### DATA PROVIDED
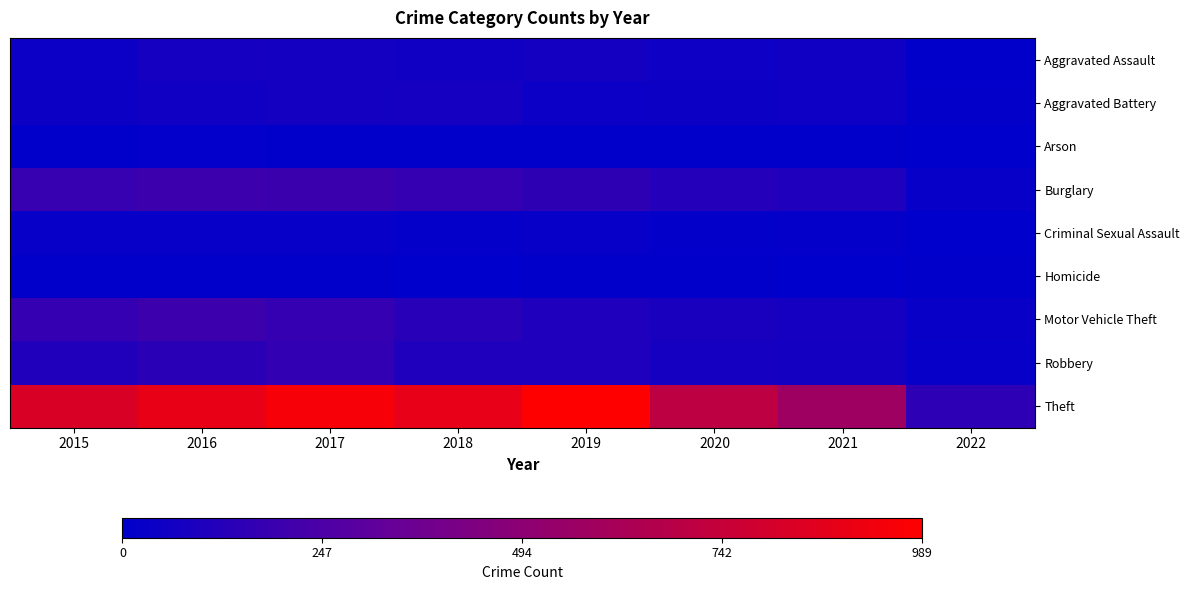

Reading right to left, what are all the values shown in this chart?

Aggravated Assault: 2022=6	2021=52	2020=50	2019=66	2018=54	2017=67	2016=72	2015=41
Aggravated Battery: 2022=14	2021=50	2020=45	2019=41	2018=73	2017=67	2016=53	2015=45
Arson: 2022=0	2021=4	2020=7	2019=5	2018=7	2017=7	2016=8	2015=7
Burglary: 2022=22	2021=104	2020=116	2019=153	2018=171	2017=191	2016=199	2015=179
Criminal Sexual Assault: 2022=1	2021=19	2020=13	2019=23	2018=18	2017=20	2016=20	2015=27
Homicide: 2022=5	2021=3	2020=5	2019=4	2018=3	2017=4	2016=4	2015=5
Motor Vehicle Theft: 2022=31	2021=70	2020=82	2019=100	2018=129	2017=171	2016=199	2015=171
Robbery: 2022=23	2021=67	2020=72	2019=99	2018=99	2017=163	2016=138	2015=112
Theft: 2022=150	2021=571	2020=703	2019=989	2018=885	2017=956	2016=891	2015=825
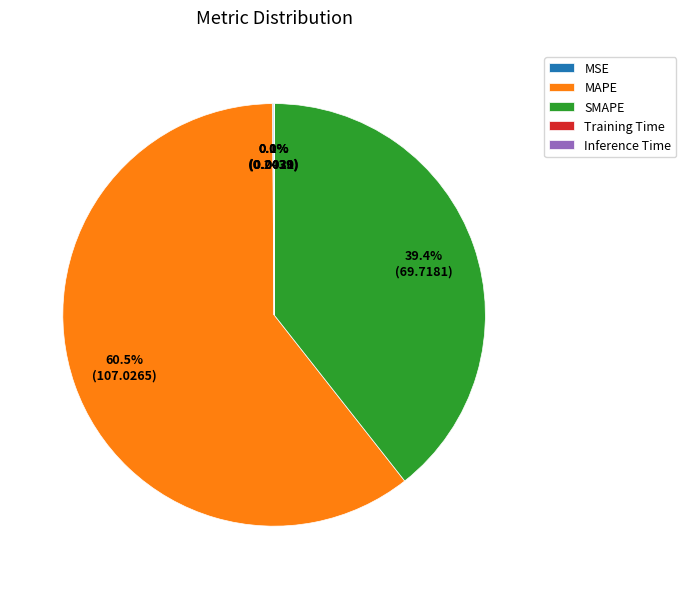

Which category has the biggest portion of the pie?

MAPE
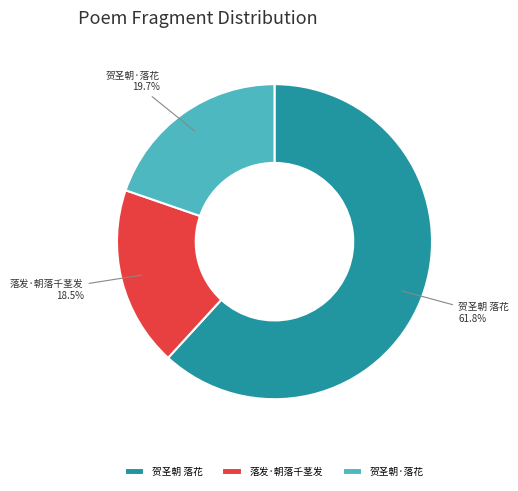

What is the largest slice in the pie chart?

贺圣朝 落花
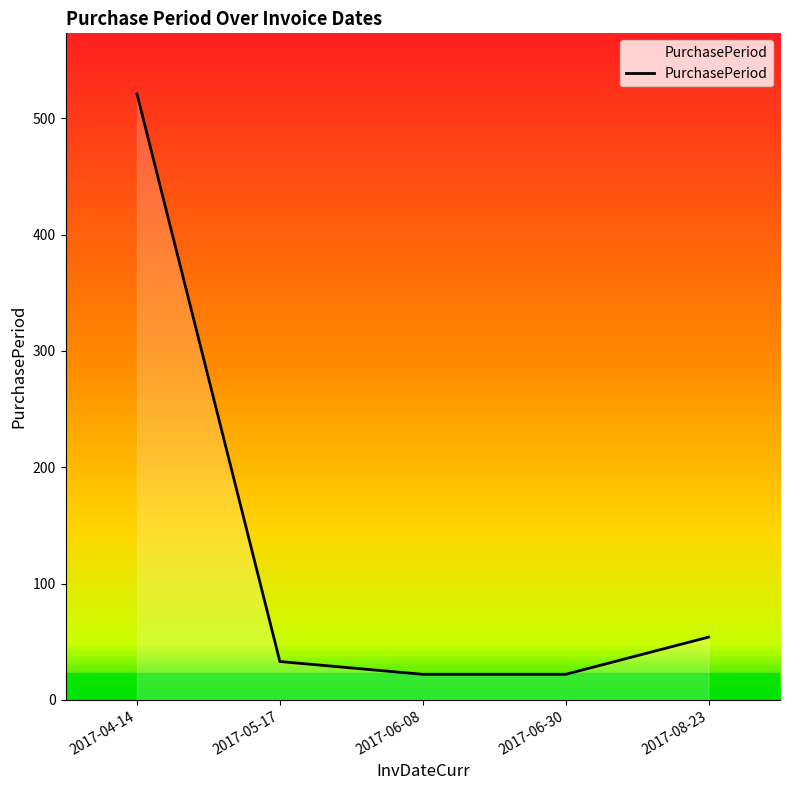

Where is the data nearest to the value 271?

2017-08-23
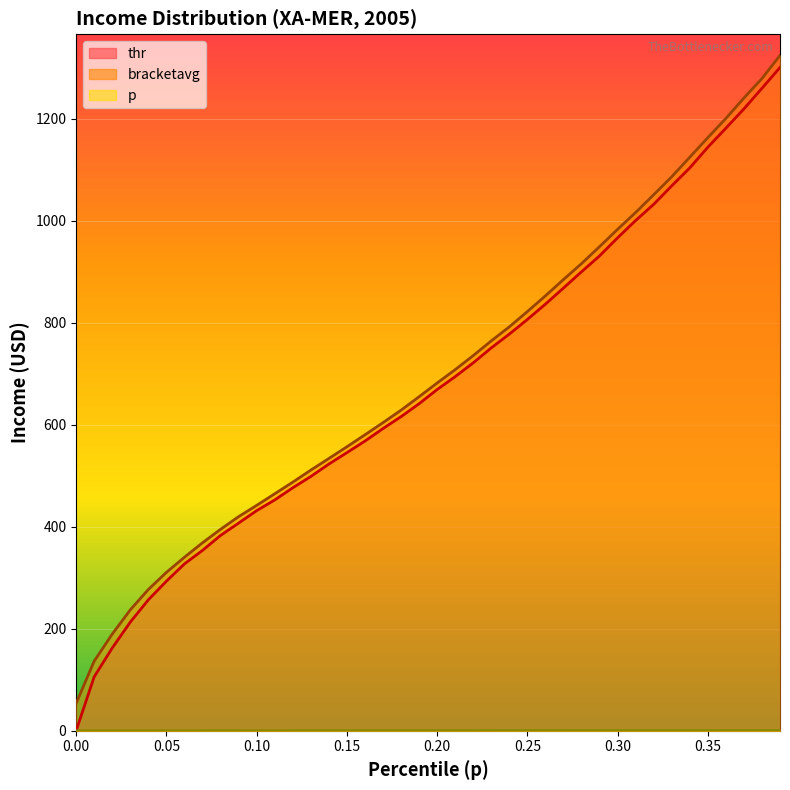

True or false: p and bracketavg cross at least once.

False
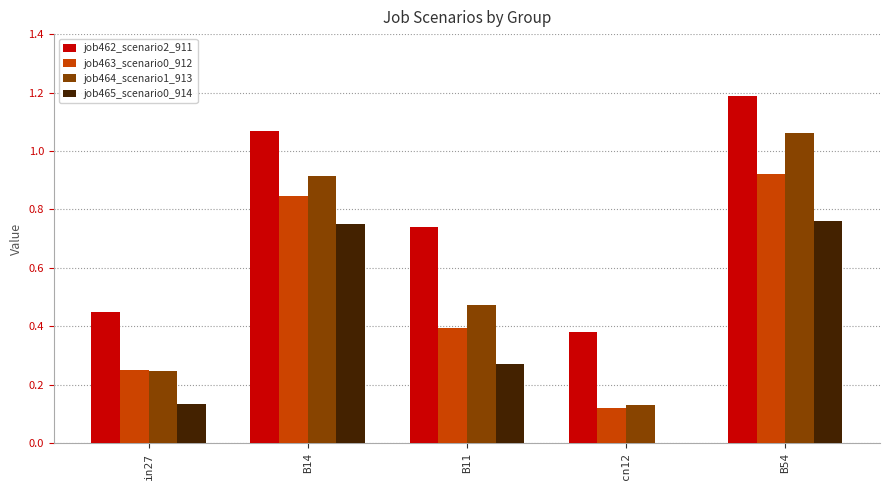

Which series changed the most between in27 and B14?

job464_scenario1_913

### ABOUT THIS EXERCISE
Rewrite the lines from the one containing "Which series changed" through the end of the records, putting "shifted" in place of "changed" and leaving everything else unchanged.

### ANSWER BELOW
Which series shifted the most between in27 and B14?

job464_scenario1_913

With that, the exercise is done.